Sunday, November 27, 2011

Spanish Maids, French Priests and Crazy Siblings

In October and November, I saw two films at the YBCA.

Diary of a Country Priest starring Claude Laydu; directed by Robert Bresson; French with subtitles; (1951)
Love Streams starring Gena Rowlands & John Cassavetes; directed by John Cassavetes; (1984)

Diary of a Country Priest is a celebrated film. It lost the Golden Lion Award at the 1951 Venice Film Festival to Kurosawa's Rashōmon.

Country Priest is a lean and spartan film. Set in Ambricourt, a small town in the French countryside, the new parish priest (Claude Laydu) encounters apathy, hostility and disinterest from his parishoners. Determined if not enthusiastic, the priest attempts to overcome their detachment, his own physical ailments and spiritual doubts to minister to their secular needs. He is unable to overcome these obstacles. Indeed, his limited diet of bread soaked in wine gives rise to rumors of alcoholism. Laydu, who was devoutly Catholic, fasted during the filming to achieve the pallid appearance of the dying priest.

The priest suffers quietly through the indignities and calamities until the end when faced with his mortality. This gives the film a somber and introspective mood which can be difficult to sustain. I'm Bresson was up to the task but I wasn't. My attention flagged towards the end although the films finale was memorable and heart-rending.


My attention also flagged during John Cassavetes's Love Stream. The loosely plotted film features a tremendous performance by Gena Rowlands as Sarah, a woman with some type of attachment disorder.
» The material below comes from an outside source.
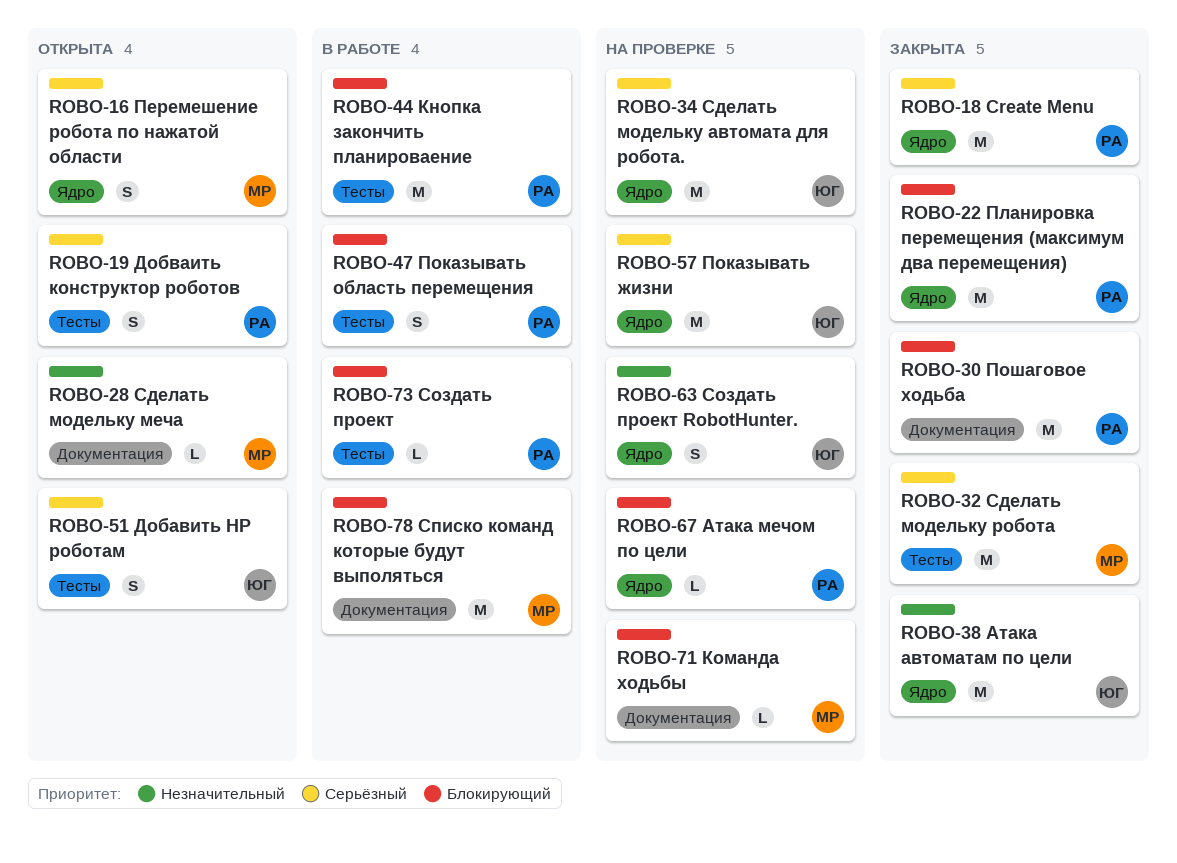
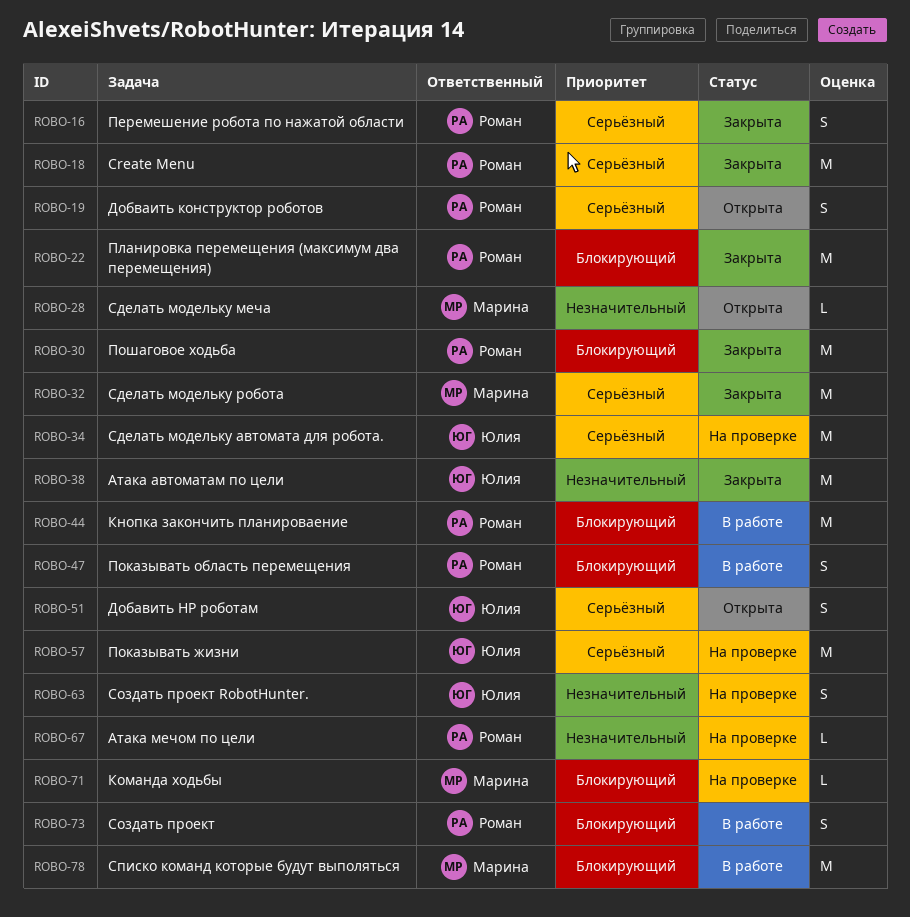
ROBO-16, status: Открыта -> Закрыта
ROBO-16, owner: Марина -> Роман
ROBO-67, priority: Блокирующий -> Незначительный
ROBO-73, estimate: L -> S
She goes around visiting sick & dying relatives with her young daughter in tow. She is prone to fainting when faced with separation from her family and loved ones.

After her divorce, she goes to stay with her brother Robert (John Cassevetes). Robert, a fiction writer, favors gay bars, is a staggering alcoholic and incapable of accepting responsibiity. The two develop a quick codependency. It's interesting to see the interaction between Robert and Sarah, brother and sister in the film but husband and wife in reality.

A few scenes are quite funny such as Robert driving drunk and Sarah buying two minature horses, a goat, a dog and some fowl. For most of the 2 hour, 20 minute duration, there was a lot dialog without much in the way of plot development. That's a hallmark of Cassavetes' films so I wasn't surprised.


I also saw The Women on the 6th Floor at the Landmark Opera Plaza.

The Women on the 6th Floor starring Fabrice Luchini & Natalia Verbeke; directed by Philippe Le Guay; French & Spanish with subtitles; (2010)

Also titled Service Entrance, the film is set in Paris in the early 1960s. Jean-Louis Joubert (Fabrice Luchini) is a wealthy stockbroker who owns a six story apartment building. The concierge is on the ground floor; he, his family and other wealthy tenants occupy the other floors. That is except the sixth floor which is more like an attic. That floor has been subdivided into small bedrooms for maids in the building and neighborhood.

At the beginning of the film, the long-time Joubert family maid leaves due to personal conflict with Mrs. Joubert (Sandrine Kiberlain). Noting a trend towards Spanish maids, the Jouberts hire Maria (Natalia Verbeke), a beautiful and intelligent new arrival with a built-in support network since her aunt has been a domestic in Paris for many years. Maria quickly wins over the fussy Jean-Louis who likes his morning boiled for precisely 3½ minutes. Mrs. Joubert appears more formidable but is more interested in her bourgeois pursuits.

As it turns out, Maria's the most well adjusted of what becomes an unrequited love triangle. As Jean-Louis becomes attracted to Maria, his behavior and attitude change to the point where his wife believes him to be having an affair with a wealthy divorcée who is a client of his. Rather than deny the accusation, Jean-Louis takes the opportunity to break free from his regimented life. He moves up to the sixth floor and lives among the maids. The social barriers are so entrenched that his wife isn't even aware he has moved up there.

I won't give away the ending but will say I found the film delightful. It required some disbelief as Maria is presented as a stunningly attractive, poised and well adjusted young woman. Also, the fastidious Jean-Louis undergoes a startling personality change. Putting that aside, The Women on the 6th Floor is a well made romantic comedy which comments on serious issues of attitudes towards immigrants and class warfare. I thoroughly enjoyed it.